Back in the 90’s (yes, I’ve been a Planner for that long), clients liked seeing the thinking behind the Big Idea – in pitch terms, Planning’s ‘four slides’ that summed up the thought process before the creative was unveiled. By the Noughties clients were impressed by the research insight, charts and graphs that Planners produced to back up the thinking behind the Big Idea (‘fifteen slides’) – which clients could then handily lift to sell the campaign to their own board/boss.
Then with the arrival of Digital and later Big Data clients were desperate for someone to make sense of all the data they were drowning in and agencies stepped in with extensive and time consuming ‘planning’ processes requiring data analysts, CRM experts, and many, many spreadsheets.

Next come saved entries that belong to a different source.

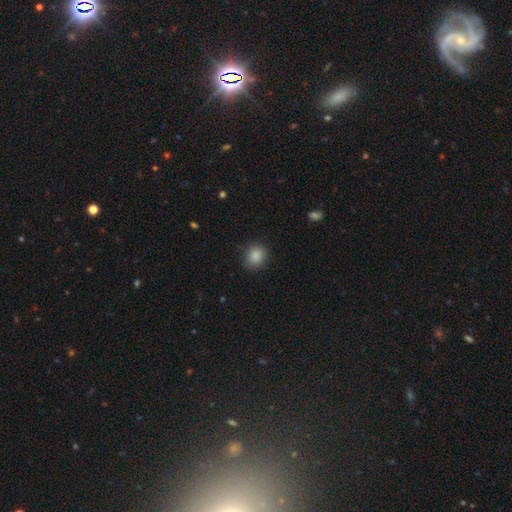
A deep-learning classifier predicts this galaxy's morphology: A smooth galaxy with no disk features (87%) that is round (70%).

Vote fractions:
- Smooth or featured? smooth: 87% / star or artifact: 9% / featured or disk: 4%
- How rounded? round: 70% / in between: 30% / cigar-shaped: 1%
- Merging? none: 87% / minor disturbance: 10% / major disturbance: 3% / merger: 1%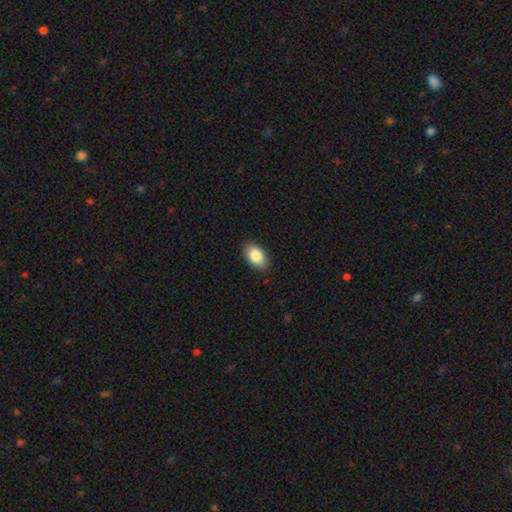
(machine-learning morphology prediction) Smooth or featured? Predicted: smooth (p=0.85). How rounded? Predicted: in between (p=0.93). Merging? Predicted: none (p=0.88).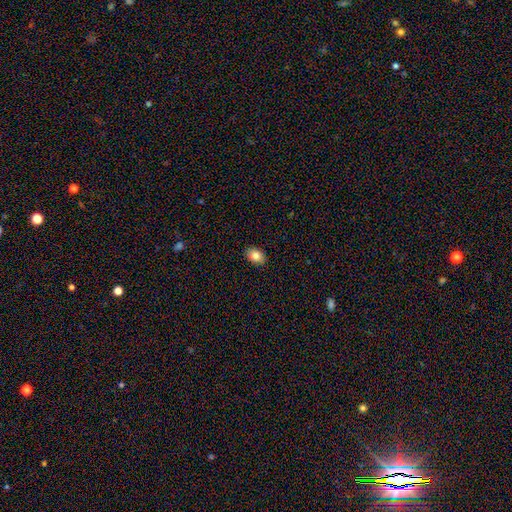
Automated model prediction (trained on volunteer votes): The model was most divided on "how rounded": in between: 81%, round: 18%, cigar-shaped: 1%. More confident: merging — none (90%); smooth or featured — smooth (84%).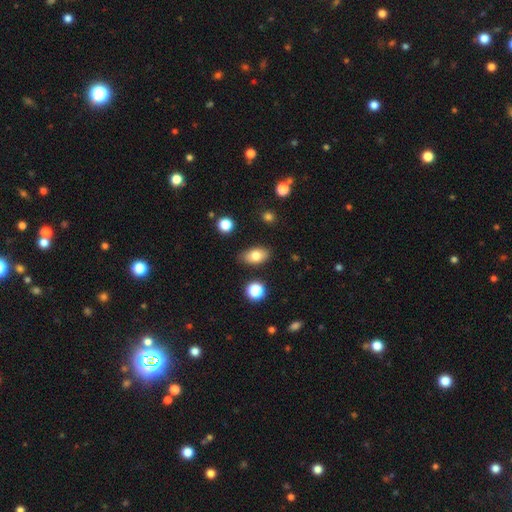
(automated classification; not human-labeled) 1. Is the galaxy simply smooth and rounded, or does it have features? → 79% smooth, 12% featured or disk, 9% star or artifact.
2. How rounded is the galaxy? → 89% in between, 9% round, 3% cigar-shaped.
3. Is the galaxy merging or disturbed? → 83% none, 12% minor disturbance, 3% merger, 3% major disturbance.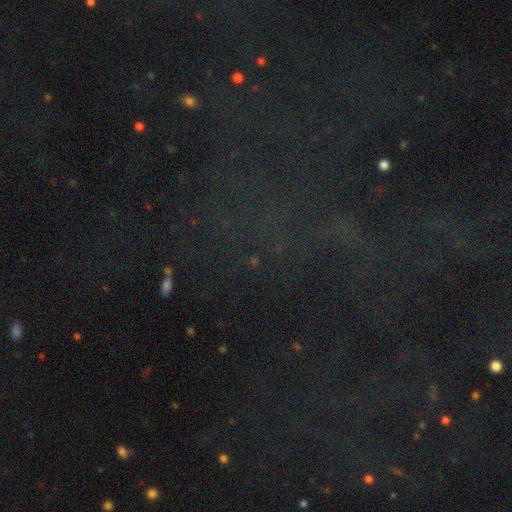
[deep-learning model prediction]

Now it seems that many larger clients (and by extension their agencies) have got so used to extensive process, rigorous research, robust data analysis and more charts and graphs than the average PhD thesis that they feel completely unable to approve any creative campaign without it. I suppose it’s a reflection of some client’s need to have ticked all the boxes – ‘we followed all the process, so if it doesn’t work you can’t blame me’.

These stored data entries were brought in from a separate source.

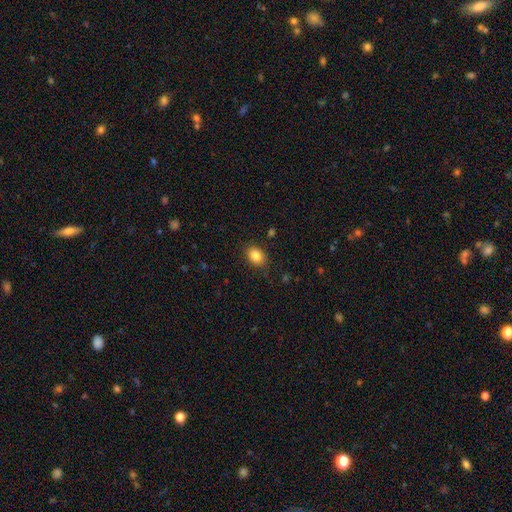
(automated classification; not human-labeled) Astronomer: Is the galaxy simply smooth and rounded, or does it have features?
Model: smooth — 84%.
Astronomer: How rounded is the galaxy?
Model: in between — 71%.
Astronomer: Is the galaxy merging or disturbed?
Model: none — 85%.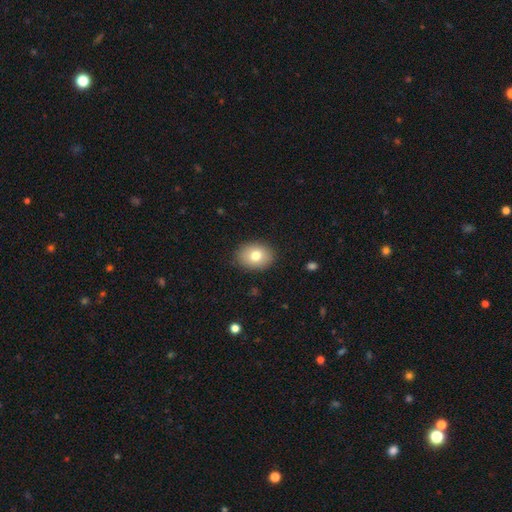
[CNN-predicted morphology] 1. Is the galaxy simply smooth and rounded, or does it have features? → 77% smooth, 14% featured or disk, 9% star or artifact.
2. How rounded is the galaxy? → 61% in between, 38% round, 1% cigar-shaped.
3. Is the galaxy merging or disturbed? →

But in the process of implementing all this Process, it seems to me that Planning (at least Planning as it is practiced in many UK agencies) has lost sight of it’s most important and unique role – to make sense of complexity and identify exactly what brand truth or nugget of insight will help make communications more effective.
Which is ironic, because exactly what all these processes and piles of data need is a planner responsible not for ‘workflow 4.3’ but for looking at all the eventual outputs and making sense of them. In four slides.
And if you look at how agencies and clients are starting to shift as a whole towards agile working, ‘always in beta‘ and the like, a three to six month strategic development process is going to hamper things a tad.
Essentially, I think we need to bring old school, back-to-basics, just-get-on-with-it 80’s and 90’s style Planning back to help simplify all this complexity and speed things up. If you must, embrace a Process, but make sure you get a really good Planner in to crack on in the meantime and interpret the outputs.